THE RECORDS Block Start

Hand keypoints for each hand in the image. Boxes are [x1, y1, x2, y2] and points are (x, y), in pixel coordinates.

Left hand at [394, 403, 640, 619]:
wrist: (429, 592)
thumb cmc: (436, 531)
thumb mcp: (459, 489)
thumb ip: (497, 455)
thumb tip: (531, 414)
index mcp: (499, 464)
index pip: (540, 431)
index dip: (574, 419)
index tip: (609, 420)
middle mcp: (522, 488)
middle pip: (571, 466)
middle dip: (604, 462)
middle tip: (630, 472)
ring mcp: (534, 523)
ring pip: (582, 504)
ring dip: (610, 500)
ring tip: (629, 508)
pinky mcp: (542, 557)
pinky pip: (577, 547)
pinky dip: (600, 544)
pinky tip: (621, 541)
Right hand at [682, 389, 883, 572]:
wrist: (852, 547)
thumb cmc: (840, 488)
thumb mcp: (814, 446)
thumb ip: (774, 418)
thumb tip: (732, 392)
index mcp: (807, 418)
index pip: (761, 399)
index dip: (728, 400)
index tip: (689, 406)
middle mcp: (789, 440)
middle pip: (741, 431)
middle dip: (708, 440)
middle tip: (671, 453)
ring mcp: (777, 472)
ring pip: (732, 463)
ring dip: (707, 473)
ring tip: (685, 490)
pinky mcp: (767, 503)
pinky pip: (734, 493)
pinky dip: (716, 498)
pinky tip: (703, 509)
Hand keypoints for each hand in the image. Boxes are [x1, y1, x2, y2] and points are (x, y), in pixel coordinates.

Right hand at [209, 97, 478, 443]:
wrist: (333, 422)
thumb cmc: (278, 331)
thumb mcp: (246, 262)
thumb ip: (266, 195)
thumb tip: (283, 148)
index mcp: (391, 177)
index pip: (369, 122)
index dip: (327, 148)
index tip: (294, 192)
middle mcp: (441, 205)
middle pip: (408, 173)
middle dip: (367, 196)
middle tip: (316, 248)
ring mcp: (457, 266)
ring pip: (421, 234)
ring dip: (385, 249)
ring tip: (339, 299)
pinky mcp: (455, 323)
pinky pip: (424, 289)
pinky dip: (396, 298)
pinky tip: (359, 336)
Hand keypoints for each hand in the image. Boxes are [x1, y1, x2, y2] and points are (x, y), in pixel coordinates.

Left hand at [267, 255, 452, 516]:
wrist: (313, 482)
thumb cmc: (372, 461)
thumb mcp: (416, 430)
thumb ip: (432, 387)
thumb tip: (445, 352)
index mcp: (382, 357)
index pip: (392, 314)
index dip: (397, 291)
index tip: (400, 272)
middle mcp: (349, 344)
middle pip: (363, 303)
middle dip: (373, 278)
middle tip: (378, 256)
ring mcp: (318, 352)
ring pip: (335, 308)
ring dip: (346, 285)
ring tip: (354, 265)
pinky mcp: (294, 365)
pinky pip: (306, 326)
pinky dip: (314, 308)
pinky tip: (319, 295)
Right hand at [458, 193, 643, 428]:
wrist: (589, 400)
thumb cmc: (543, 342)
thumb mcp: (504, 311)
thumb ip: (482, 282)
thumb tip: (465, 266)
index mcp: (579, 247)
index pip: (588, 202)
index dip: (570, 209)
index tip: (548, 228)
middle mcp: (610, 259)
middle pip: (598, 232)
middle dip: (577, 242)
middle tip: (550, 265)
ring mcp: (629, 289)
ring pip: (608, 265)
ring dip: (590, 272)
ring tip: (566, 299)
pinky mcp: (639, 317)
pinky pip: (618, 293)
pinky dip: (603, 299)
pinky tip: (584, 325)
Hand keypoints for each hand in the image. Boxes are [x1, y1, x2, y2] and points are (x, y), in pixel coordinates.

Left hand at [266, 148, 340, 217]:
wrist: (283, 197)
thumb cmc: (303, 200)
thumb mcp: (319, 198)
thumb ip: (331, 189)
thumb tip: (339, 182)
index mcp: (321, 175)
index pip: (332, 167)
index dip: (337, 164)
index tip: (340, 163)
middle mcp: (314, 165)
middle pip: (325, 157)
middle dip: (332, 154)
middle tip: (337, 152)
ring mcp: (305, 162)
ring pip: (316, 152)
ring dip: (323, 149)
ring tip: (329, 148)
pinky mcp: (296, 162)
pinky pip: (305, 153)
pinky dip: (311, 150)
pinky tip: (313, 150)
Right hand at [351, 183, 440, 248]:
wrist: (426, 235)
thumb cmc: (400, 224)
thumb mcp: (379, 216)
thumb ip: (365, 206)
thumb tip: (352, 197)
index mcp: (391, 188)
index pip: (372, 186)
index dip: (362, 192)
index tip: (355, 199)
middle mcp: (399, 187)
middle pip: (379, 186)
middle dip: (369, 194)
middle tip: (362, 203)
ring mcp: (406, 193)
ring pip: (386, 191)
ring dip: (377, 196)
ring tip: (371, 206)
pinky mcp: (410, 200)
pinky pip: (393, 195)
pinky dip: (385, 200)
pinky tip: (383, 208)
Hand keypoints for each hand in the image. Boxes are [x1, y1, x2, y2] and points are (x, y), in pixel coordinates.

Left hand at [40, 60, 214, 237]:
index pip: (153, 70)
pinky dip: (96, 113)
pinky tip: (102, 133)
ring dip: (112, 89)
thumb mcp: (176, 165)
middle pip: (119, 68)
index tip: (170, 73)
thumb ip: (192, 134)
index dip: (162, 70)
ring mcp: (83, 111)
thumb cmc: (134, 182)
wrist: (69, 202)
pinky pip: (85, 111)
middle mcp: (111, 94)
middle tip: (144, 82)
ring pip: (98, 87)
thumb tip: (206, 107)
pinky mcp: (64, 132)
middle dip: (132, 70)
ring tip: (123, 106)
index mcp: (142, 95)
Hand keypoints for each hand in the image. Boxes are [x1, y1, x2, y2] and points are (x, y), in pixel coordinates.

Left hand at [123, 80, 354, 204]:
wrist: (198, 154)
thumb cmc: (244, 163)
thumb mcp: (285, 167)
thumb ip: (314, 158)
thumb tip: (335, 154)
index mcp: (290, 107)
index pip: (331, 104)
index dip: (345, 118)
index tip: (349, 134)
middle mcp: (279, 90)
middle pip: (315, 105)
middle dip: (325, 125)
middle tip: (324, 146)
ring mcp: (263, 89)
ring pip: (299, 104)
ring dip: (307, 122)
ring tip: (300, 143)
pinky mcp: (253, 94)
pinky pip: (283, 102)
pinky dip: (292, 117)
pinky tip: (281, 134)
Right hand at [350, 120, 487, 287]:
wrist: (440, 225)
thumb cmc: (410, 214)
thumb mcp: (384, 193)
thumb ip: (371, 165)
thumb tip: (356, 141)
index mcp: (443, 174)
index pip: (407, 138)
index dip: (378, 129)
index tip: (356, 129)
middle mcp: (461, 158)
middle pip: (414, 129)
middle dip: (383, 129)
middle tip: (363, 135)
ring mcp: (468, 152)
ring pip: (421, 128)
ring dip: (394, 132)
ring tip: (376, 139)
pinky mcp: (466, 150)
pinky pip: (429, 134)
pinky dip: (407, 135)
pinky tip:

THE RECORDS Block End

Only a number is wanted here: how many lines of the records above hold the word "wrist".

SOLUTION FOR THIS EXERCISE: 10